2. So you have everything! Perfect. Let’s start by bringing the unsalted butter out of the refrigerator to soften. While you’re doing that, let’s start preparing the asparagus. Now, asparagus is a really handy vegetable. When chopping off the parts of the stem that are less edible than that delicious spear-tip, hold right below the spear-tip with one hand and right at the tough edge of the stalk with the other. Gently bend until it snaps right off. Each asparagus snaps at a different place, which is why this should be done individually as opposed to with one great big knife and a chop down the middle. Instead of throwing away discarded stems, feed a few to your dog. It’s a good way of apologizing for any and all come-down related neglect.

3. The butter still needs to soften a bit more, especially if you are one of those rich-types what can afford air-conditioning. This is the perfect amount of time to update your Manhunt profile with those Photobooth pictures you took after your new haircut.

"The hair says 'top-heavy'. The lips say 'power bottom'."

4. Now that that’s done and the barely-literate responses are pouring in, you’re ready to start the brine. In his book, Ratio, which should be the bible of every home cook, Michael Ruhlman suggests that the ideal ratio for a brine is 20 parts water to 1 part salt. It’s perfect, and a brine solution is the best way to cook your green vegetables. So combine the water and the salt in your saucepan, and turn on the flame to about medium-high heat. Oh, okay, high heat. Let’s do this quickly.

5. Now let’s work with that butter. It should be soft and easy to work with, now. Mix it with the herbs until the herbs are distributed thoroughly throughout. Reform its shape into a cylinder, put it in the plastic wrap, and put it in the freezer. Know that elegance is just a few minutes away with that minimal amount of work you’ve done.

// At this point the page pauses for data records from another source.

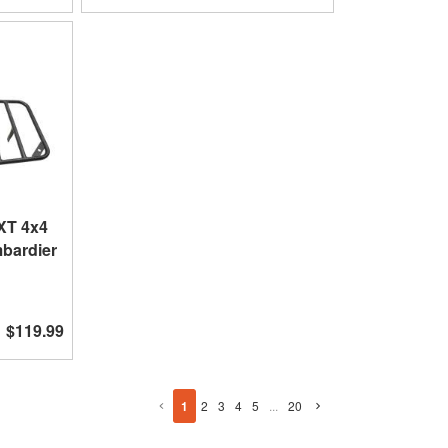
XT 4x4
mbardier
$119.99
1
2
3
4
5
...
20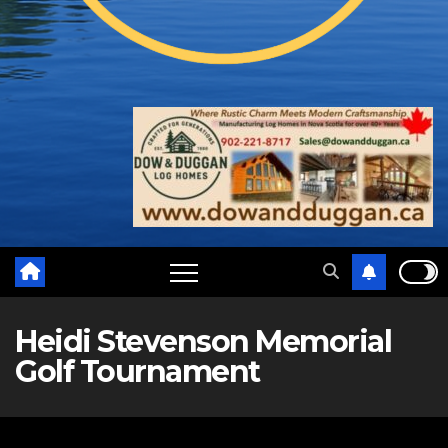
Heidi Stevenson Memorial
Golf Tournament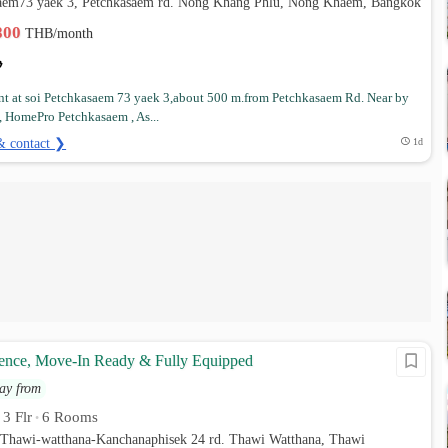
saem73 yaek 3, Petchkasaem rd. Nong Khang Phlu, Nong Khaem, Bangkok
,800
THB/month
t at soi Petchkasaem 73 yaek 3,about 500 m.from Petchkasaem Rd. Near by
, HomePro Petchkasaem , As...
& contact ❯
1d
nce, Move-In Ready & Fully Equipped
ay from
3 Flr
6 Rooms
•
•
 Thawi-watthana-Kanchanaphisek 24 rd. Thawi Watthana, Thawi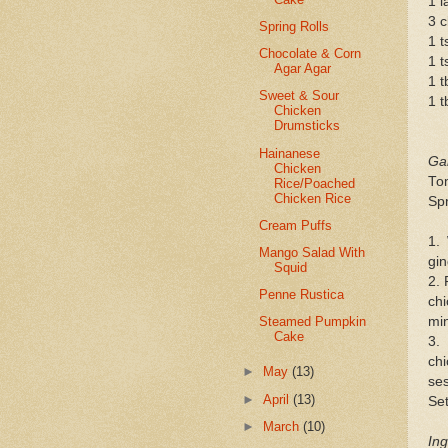
1 l
3 c
Spring Rolls
1 t
Chocolate & Corn
1 t
Agar Agar
1 t
Sweet & Sour
1 t
Chicken
Drumsticks
Hainanese
Gar
Chicken
Tom
Rice/Poached
Chicken Rice
Spr
Cream Puffs
1.
Mango Salad With
gin
Squid
2. 
Penne Rustica
chi
min
Steamed Pumpkin
Cake
3.
ch
►
May
(13)
ses
►
April
(13)
Set
►
March
(10)
Ing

6. The water should be boiling already. If it isn’t, smoke that stray cigarette suspiciously lying on your night-table. I won’t tell. Add the asparagus and cook for three minutes. Drain.

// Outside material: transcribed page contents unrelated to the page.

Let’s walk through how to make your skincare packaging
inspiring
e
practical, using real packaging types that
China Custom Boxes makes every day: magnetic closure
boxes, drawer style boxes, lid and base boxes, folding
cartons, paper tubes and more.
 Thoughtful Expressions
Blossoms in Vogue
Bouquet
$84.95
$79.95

7. Put it in a bowl and top it with lemon and butter. Check Manhunt for responses. Wait for bagboy to call. If those fail, remind yourself that you are an intelligent, independent young man, and watch Annie Hall till you sleep. Repeat tomorrow, with more successful variations.

With fondness,


  1. Crusing Manhunt while cooking asparagus. Fine as long as your profile doesn't say "watersports."

    (see... cause asparagus... makes your pee smell funny... get it? ...)

  2. But isn't love all about the little surprises along the way?